## What this exercise asks
**a)** In the passage on the war in Yemen below, translate this sentence into Spanish: "The Saudi-U.S. war on Yemen has killed many more people than the war in Ukraine thus far, and the death and suffering continue despite a temporary truce."
**b)** Name every member of Congress mentioned in the passage on the war in Yemen below, with the party and state given for each.
**c)** Answer these questions from the passage on the war in Yemen below:
(i) According to the Houthi-controlled government in Sanaa, about how many people with life-threatening diseases require treatment abroad?
(ii) What does the passage say is collapsing from rain and war damage?
(iii) Which country's condition is given as the main reason Yemen may no longer be the very worst place in the world?

## Supplied passage
§

It’s never been a secret, that the Saudi-“led” war is so dependent on the U.S. military (not to mention U.S. weapons) that were the U.S. to either stop providing the weapons or compel its military to cease violating all of the laws against war, never mind the U.S. Constitution, or both, the war would end.

  1. Despite the temporary truce, millions of lives depend on ending the war.

The Saudi-U.S. war on Yemen has killed many more people than the war in Ukraine thus far, and the death and suffering continue despite a temporary truce. If Yemen is no longer the very worst place in the world, that’s principally because of how bad Afghanistan — its funds stolen — has become.

Meanwhile the truce in Yemen has failed to open roads or ports; famine (potentially aggravated by the war in Ukraine) still threatens millions; and historic buildings are collapsing from rain and war damage.

CNN reports that, “While many in the international community celebrate [the truce], some families in Yemen are left watching their children slowly die. There are around 30,000 people with life-threatening diseases requiring treatment abroad, according to the Houthi-controlled government in the capital Sanaa. Some 5,000 of them are children.”

Experts discuss the situation in Yemen here and here.

If the war has been paused, yet the peace needs to be made more stable, why in the world would Congress not vote to permanently end U.S. participation immediately? The urgent moral need to do so that Congress members spoke about three years ago was and still is all too real. Why not act before more children die?

  1. The passionate speeches by Senators and Representatives demanding an end to the war when they knew they could count on a veto from Trump have vanished during the Biden years chiefly because Party is more important than human lives.

I would like to refer Sens. Bernie Sanders (I-Vt.), Mike Lee (R-Utah) and Chris Murphy (D-Conn.) and Reps. Ro Khanna (D-Calif.), Mark Pocan (D-Wis.) and Pramila Jayapal (D-Wash.) to the following text and video from 2019 by Sens. Bernie Sanders (I-Vt.), Mike Lee (R-Utah) and Chris Murphy (D-Conn.) and Reps. Ro Khanna (D-Calif.), Mark Pocan (D-Wis.) and Pramila Jayapal (D-Wash.).

§

## Recorded data
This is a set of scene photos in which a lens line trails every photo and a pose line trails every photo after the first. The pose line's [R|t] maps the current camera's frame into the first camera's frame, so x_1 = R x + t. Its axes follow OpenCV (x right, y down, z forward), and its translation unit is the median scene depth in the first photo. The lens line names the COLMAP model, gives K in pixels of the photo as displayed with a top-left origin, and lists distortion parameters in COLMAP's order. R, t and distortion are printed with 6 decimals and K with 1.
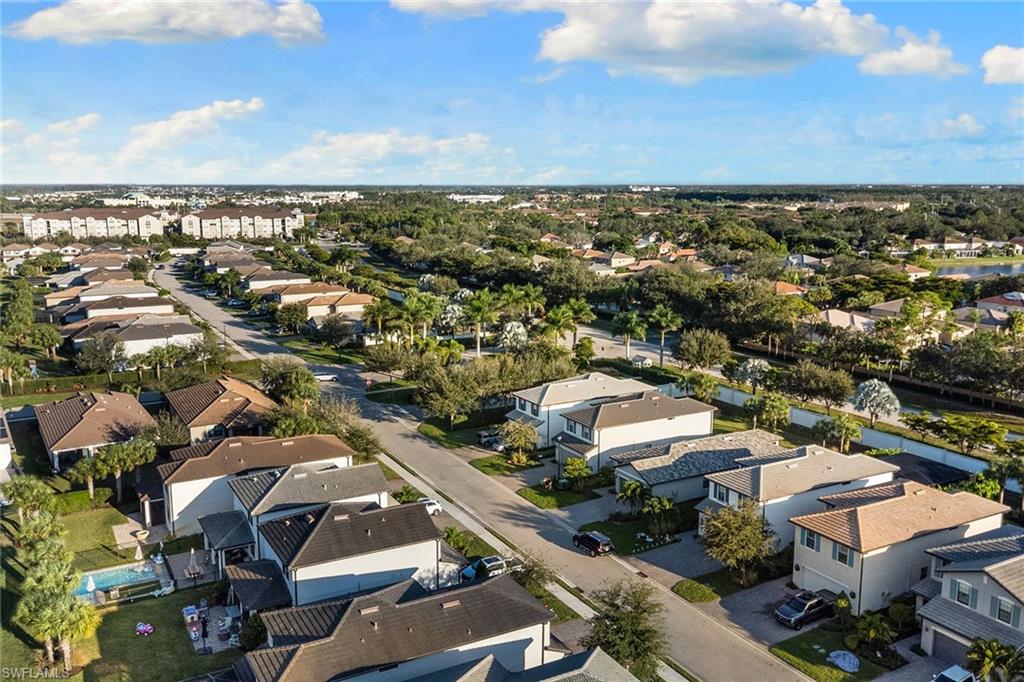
lens RADIAL K [[856.3, 0, 516.9], [0, 856.3, 380.1], [0, 0, 1]] dist [0.003729, 0.002013]
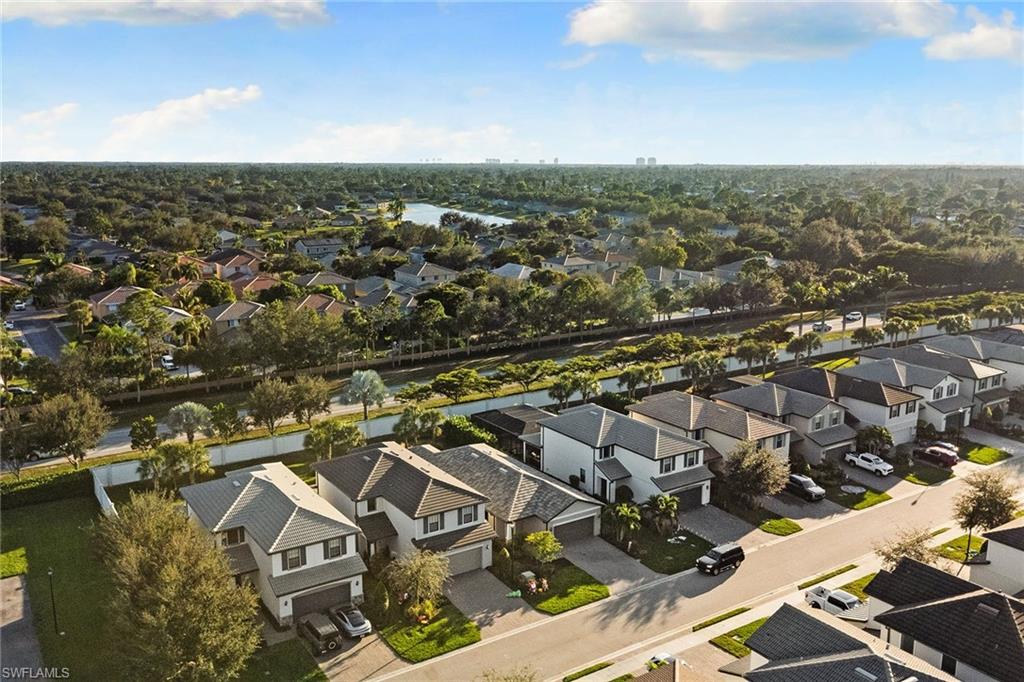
lens RADIAL K [[856.3, 0, 516.9], [0, 856.3, 380.1], [0, 0, 1]] dist [0.003729, 0.002013]
pose [[-0.083332, -0.241310, 0.966864, -0.652590], [0.216549, 0.942668, 0.253935, -0.241456], [-0.972709, 0.230534, -0.026299, 1.052267]]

§

## Exercise results
**a)** La guerra saudí-estadounidense contra Yemen ha matado hasta ahora a muchas más personas que la guerra en Ucrania, y la muerte y el sufrimiento continúan a pesar de una tregua temporal.

**b)**
- Bernie Sanders (I-Vt.)
- Mike Lee (R-Utah)
- Chris Murphy (D-Conn.)
- Ro Khanna (D-Calif.)
- Mark Pocan (D-Wis.)
- Pramila Jayapal (D-Wash.)

**c)**
(i) Around 30,000.
(ii) Historic buildings.
(iii) Afghanistan.